還是朝天子這個前輩聲音從掃帚裡悠悠傳來,憑空插了句爆料:“據說當初刻雲老祖的心法彆稱是‘懦夫心法’,隻有他自己自吹自擂:人間無我月不明。”
……懦夫心法?還真是直白又貼切,而且不大好聽,難怪大師姐不好說。
“這位前輩,想法是好的,修仙也可以躺平作弊。”白露同情地道,“但是天網恢恢,疏而不漏啊!”
霍雪相:“……”
寧硯虎:師弟的嘴還是毒毒的……
不過還真是這個理,刻雲仙君一脈怎麼不算天縱奇才?能想出這種功法,甚至還修到了三不境。可是天地自然之道,怎容欺瞞,之前越舒服,之後便越難了,而且極為容易欠下因果。
“咳咳,是吧。”寧硯虎掩飾地咳了咳,免得憋不住表情,“反正老祖神魂一去投胎,卜修便開始演算他老人家會投生在何方,然後便是派弟子去接引。這原是小事一件,隻要和主人家說明身份,他們一般歡天喜地便送孩兒修仙來。”

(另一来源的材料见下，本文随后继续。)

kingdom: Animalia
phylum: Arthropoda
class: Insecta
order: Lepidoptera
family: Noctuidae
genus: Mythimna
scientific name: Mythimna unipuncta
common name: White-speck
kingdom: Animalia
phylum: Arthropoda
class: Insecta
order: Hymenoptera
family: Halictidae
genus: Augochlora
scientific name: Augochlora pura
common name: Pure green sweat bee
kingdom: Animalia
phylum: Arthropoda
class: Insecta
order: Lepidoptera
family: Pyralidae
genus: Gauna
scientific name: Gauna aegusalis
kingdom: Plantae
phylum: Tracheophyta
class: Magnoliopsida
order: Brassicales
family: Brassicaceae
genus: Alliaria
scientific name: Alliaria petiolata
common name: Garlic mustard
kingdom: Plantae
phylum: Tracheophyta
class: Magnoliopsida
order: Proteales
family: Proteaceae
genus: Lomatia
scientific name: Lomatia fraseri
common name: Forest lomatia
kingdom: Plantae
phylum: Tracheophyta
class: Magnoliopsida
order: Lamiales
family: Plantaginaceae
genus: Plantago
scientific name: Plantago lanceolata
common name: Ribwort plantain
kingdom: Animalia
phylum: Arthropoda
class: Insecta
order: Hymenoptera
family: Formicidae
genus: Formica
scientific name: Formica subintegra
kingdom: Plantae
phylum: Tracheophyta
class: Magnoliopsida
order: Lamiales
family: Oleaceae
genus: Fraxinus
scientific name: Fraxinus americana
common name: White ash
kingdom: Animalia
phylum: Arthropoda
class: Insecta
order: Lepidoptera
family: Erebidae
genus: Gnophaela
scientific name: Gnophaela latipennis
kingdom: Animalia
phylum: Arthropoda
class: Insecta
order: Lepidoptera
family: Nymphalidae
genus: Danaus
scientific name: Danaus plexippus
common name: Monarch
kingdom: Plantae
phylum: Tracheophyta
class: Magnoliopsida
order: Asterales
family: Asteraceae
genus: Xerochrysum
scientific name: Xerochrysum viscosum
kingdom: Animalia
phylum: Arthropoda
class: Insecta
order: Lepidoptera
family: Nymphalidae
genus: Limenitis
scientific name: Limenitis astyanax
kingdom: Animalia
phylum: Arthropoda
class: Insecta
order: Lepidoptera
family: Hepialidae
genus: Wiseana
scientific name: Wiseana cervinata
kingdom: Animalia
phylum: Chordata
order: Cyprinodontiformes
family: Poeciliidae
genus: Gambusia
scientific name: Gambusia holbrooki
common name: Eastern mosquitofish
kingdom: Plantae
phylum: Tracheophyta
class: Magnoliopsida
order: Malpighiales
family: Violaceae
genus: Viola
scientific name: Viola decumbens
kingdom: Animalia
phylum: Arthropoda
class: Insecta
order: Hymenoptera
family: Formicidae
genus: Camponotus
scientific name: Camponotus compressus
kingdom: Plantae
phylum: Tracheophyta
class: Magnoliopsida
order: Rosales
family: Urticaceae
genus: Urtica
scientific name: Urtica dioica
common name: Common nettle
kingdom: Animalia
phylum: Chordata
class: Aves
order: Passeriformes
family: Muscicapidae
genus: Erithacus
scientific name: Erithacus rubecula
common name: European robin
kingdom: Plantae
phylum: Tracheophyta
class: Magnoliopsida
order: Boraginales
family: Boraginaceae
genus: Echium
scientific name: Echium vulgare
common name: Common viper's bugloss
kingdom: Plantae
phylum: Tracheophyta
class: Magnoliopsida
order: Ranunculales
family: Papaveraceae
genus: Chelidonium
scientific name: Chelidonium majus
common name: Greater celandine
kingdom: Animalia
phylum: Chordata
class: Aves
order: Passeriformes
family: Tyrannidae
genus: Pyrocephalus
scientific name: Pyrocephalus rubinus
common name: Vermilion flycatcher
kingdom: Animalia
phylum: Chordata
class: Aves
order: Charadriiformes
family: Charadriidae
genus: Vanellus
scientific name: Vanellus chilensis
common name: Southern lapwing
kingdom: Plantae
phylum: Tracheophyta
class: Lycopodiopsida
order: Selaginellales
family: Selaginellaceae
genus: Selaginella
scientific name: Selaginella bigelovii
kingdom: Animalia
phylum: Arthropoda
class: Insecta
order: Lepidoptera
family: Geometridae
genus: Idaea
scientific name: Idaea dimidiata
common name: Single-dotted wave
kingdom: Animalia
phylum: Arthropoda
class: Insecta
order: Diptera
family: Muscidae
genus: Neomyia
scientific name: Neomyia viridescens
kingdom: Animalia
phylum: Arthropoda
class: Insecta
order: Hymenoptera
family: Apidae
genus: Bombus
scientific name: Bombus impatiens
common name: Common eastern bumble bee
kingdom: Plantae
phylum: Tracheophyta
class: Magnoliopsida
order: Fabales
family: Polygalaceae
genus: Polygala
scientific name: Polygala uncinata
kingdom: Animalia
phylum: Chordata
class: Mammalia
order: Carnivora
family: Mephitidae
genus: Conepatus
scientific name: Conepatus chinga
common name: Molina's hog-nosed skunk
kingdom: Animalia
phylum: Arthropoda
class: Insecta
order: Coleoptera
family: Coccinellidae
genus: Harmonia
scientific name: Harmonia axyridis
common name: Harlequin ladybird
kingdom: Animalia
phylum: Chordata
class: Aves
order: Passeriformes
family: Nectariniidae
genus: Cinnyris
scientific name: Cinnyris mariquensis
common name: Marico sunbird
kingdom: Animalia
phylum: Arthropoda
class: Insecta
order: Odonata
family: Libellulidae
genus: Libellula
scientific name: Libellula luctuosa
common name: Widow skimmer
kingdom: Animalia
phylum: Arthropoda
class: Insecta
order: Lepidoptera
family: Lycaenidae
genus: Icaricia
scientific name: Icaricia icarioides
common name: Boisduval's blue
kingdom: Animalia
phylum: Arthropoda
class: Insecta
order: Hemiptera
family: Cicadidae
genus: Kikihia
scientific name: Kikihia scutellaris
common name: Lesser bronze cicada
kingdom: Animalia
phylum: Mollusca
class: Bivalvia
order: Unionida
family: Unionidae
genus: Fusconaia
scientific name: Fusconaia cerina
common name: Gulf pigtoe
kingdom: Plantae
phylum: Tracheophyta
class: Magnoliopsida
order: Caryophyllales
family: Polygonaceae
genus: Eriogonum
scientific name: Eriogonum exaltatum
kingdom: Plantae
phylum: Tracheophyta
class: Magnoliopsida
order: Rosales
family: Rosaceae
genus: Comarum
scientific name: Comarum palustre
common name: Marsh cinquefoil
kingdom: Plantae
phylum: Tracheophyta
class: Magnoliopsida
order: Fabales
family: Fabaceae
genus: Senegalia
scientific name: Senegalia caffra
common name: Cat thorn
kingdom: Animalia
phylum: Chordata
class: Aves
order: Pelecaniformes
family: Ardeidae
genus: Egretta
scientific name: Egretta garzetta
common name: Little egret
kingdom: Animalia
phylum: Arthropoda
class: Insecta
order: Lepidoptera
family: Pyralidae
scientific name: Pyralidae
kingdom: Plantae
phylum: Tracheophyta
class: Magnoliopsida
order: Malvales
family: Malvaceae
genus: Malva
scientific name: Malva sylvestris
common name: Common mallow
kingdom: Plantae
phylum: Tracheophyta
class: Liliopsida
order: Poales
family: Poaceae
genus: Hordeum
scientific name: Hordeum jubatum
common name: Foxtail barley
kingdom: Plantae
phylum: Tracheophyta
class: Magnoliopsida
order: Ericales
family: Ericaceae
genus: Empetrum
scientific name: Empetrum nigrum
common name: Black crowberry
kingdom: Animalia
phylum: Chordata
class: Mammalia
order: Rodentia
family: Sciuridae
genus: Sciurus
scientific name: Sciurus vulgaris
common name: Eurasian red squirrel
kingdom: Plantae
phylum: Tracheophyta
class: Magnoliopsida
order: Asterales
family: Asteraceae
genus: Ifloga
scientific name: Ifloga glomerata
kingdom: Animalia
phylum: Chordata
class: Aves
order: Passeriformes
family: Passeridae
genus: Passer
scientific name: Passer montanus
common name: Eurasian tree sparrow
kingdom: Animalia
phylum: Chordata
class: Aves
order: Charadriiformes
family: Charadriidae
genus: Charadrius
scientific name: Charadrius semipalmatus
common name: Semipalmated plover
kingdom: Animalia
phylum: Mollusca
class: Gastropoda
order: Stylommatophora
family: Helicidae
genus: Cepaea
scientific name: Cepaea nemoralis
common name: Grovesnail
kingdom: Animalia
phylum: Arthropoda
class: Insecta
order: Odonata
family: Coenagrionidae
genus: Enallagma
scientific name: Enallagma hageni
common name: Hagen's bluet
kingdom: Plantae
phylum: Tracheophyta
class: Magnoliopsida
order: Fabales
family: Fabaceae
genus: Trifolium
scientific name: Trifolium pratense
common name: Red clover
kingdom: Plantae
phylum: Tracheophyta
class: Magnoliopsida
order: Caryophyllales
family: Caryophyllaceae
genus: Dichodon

這些還是寧硯虎回山之前開始操辦的,現在她又接手過來,“隻是連派了兩名弟子去,竟都是豎著去,爬著回來,還昏迷了。恰好師叔欲下山,便有勞師叔。”
師尊欲下山?噢,幫我找巫族線索。
“那這件事就交給我和我師尊了,”白露信心滿滿地道,“我們一定把baby老祖帶回來!”
“噓——”寧硯虎低聲道,“怎麼能說老祖卑鄙?”
她知道白露說話一向……直率,可老祖隻是功法那個了點,也不必開口就說卑鄙吧。
“嗯?”白露急急道,“不是那個卑鄙啦,我老家話小人的意思。”
寧硯虎:“那是一個意思啊!”
越急越出錯,白露道:“……說錯了,我是說小孩!”
寧硯虎狐疑地看著他,懷疑白露根本就是藉機說真話。
白露一臉純潔無害望著她,我一個留子我知道什麼。
“算了,幸好老祖投胎去了……”寧硯虎在冊子上劃拉了一下,將一個香囊遞給霍雪相,這裡麵裝的是刻雲仙君的本命法寶和出生時辰,“師叔,那我去回稟師尊了。”又看了白露一眼,師叔要親自帶著白師弟遊曆啊。
“嗯。”霍雪相提溜著還想和大師姐再探討漢語的白露,“走了。”
白露:“我和我師姐道個彆……師尊你也不和你師兄道個彆!”
“不必了。”霍雪相簡潔地道,他想也知道博鸞仙君又要促狹地笑起來。